• ASSIGNMENT:
In the material below, find the line containing "the WhatsApp webhook." and the line containing "<strong>According to a", then reproduce exactly both of them and every line between, and nothing else.

• TASK MATERIAL:
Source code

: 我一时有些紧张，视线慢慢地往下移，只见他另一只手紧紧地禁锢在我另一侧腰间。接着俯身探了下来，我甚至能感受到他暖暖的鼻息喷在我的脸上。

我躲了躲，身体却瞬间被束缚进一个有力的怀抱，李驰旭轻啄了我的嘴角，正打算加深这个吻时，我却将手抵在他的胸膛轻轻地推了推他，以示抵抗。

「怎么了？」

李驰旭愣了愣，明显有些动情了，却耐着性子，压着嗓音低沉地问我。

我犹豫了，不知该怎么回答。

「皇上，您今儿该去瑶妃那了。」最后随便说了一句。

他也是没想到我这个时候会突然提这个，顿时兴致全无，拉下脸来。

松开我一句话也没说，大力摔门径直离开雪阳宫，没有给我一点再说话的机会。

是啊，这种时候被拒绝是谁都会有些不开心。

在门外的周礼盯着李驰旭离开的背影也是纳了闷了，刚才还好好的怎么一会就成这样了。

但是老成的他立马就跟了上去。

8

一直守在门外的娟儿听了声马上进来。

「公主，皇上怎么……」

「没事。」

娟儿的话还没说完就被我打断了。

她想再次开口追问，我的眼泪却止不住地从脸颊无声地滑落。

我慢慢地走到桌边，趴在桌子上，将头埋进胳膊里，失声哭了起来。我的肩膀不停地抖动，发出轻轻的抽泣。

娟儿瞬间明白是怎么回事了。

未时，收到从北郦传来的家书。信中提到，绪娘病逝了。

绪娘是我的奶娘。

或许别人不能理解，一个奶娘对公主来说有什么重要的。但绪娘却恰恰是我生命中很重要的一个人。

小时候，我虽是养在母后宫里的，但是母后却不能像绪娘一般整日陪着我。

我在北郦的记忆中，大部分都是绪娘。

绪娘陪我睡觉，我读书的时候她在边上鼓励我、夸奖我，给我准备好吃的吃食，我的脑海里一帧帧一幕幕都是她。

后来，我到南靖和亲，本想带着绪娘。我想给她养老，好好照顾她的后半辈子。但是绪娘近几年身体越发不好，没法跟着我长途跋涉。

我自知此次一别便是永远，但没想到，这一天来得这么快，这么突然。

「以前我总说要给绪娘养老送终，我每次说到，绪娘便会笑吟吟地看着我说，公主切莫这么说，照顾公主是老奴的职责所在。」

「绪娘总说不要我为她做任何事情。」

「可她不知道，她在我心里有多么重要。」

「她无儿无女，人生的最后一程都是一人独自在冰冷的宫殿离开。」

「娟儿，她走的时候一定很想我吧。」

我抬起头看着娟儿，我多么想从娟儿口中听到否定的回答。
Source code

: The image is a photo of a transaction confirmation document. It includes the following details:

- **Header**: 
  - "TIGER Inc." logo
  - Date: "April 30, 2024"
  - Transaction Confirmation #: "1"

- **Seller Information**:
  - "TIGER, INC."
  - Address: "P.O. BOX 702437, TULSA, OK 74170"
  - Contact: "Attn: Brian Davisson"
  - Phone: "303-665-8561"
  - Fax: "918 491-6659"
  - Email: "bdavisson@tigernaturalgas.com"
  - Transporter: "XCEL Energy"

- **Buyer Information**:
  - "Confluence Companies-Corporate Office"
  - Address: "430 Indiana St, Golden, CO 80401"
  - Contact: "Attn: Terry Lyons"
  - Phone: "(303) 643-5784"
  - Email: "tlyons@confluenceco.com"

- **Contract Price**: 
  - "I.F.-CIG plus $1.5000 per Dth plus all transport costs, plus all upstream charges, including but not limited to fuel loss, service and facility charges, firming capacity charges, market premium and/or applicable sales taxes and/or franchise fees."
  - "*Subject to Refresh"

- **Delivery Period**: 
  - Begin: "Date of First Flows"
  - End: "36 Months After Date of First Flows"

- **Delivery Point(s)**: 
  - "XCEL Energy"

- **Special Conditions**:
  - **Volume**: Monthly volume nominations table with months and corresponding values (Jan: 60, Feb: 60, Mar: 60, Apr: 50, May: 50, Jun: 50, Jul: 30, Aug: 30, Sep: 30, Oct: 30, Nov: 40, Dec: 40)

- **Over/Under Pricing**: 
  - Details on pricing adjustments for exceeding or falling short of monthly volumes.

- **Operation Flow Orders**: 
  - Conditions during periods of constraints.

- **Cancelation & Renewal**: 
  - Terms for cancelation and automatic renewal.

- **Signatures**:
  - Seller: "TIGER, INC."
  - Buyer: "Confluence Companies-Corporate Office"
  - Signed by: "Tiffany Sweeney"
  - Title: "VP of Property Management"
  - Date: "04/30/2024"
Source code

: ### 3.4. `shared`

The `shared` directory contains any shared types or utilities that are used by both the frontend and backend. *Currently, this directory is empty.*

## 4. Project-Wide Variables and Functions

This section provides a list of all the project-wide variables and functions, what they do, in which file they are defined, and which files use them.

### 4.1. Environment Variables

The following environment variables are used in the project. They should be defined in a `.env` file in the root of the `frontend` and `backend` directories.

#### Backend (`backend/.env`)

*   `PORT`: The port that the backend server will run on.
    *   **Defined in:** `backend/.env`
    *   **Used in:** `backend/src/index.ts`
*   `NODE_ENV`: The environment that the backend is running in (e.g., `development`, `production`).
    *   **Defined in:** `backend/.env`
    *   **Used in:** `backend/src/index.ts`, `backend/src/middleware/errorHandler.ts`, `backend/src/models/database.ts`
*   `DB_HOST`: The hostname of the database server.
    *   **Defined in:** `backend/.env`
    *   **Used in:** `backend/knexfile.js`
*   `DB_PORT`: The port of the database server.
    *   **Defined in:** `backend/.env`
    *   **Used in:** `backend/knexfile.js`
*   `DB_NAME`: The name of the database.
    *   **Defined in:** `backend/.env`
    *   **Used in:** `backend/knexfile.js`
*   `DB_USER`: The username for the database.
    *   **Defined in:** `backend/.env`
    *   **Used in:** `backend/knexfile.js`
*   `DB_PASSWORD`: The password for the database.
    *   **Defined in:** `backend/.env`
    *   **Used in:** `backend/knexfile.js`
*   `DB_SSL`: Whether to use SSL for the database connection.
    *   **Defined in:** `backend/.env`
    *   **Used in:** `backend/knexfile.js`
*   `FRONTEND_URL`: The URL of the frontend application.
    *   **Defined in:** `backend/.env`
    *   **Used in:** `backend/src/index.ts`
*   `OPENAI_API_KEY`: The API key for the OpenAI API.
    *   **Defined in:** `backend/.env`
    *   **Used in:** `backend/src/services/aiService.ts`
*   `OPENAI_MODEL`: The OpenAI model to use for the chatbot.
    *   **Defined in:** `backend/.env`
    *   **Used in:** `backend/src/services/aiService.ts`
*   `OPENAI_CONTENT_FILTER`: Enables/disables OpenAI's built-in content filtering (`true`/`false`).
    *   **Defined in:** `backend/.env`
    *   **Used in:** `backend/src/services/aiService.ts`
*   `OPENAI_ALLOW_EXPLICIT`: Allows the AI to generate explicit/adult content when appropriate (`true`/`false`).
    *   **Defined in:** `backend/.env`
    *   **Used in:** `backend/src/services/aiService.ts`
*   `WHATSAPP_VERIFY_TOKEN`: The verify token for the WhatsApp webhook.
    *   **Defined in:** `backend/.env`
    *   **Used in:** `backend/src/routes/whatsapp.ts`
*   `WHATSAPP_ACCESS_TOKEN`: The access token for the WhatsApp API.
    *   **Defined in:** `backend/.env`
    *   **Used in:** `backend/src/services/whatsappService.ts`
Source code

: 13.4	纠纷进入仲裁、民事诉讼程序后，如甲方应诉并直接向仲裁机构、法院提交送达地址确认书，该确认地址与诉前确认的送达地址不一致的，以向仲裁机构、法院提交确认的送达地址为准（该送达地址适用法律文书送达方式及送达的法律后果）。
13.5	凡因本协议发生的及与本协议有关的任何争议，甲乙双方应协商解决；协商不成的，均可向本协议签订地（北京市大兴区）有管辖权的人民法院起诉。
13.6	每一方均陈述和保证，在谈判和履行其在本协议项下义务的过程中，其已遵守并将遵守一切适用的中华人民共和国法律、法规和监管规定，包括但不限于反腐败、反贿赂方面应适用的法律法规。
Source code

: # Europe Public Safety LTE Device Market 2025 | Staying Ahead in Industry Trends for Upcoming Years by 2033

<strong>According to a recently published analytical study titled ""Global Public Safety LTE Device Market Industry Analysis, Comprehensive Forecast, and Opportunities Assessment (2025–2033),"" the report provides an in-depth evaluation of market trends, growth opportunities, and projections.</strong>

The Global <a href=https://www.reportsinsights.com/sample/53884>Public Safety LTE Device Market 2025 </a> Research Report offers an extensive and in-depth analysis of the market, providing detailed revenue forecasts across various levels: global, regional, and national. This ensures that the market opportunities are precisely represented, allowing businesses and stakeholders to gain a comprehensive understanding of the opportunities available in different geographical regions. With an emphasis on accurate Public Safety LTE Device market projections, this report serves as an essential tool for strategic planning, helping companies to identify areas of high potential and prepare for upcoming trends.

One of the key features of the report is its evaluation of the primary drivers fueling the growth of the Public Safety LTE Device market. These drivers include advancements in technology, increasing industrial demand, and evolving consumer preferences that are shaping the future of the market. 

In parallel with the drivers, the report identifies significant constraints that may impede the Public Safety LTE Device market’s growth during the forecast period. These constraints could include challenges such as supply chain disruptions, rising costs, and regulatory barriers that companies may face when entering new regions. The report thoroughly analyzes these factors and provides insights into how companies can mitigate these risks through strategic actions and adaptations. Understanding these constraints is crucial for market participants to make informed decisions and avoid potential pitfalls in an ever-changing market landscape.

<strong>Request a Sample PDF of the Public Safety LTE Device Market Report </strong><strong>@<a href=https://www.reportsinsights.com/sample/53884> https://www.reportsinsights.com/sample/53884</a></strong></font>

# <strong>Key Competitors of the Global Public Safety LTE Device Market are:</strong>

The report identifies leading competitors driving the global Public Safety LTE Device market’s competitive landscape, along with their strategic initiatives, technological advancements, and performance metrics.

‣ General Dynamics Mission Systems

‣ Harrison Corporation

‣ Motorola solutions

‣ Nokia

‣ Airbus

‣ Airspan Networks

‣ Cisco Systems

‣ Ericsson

• SOLUTION:
*   `WHATSAPP_VERIFY_TOKEN`: The verify token for the WhatsApp webhook.
    *   **Defined in:** `backend/.env`
    *   **Used in:** `backend/src/routes/whatsapp.ts`
*   `WHATSAPP_ACCESS_TOKEN`: The access token for the WhatsApp API.
    *   **Defined in:** `backend/.env`
    *   **Used in:** `backend/src/services/whatsappService.ts`
Source code

: 13.4	纠纷进入仲裁、民事诉讼程序后，如甲方应诉并直接向仲裁机构、法院提交送达地址确认书，该确认地址与诉前确认的送达地址不一致的，以向仲裁机构、法院提交确认的送达地址为准（该送达地址适用法律文书送达方式及送达的法律后果）。
13.5	凡因本协议发生的及与本协议有关的任何争议，甲乙双方应协商解决；协商不成的，均可向本协议签订地（北京市大兴区）有管辖权的人民法院起诉。
13.6	每一方均陈述和保证，在谈判和履行其在本协议项下义务的过程中，其已遵守并将遵守一切适用的中华人民共和国法律、法规和监管规定，包括但不限于反腐败、反贿赂方面应适用的法律法规。
Source code

: # Europe Public Safety LTE Device Market 2025 | Staying Ahead in Industry Trends for Upcoming Years by 2033

<strong>According to a recently published analytical study titled ""Global Public Safety LTE Device Market Industry Analysis, Comprehensive Forecast, and Opportunities Assessment (2025–2033),"" the report provides an in-depth evaluation of market trends, growth opportunities, and projections.</strong>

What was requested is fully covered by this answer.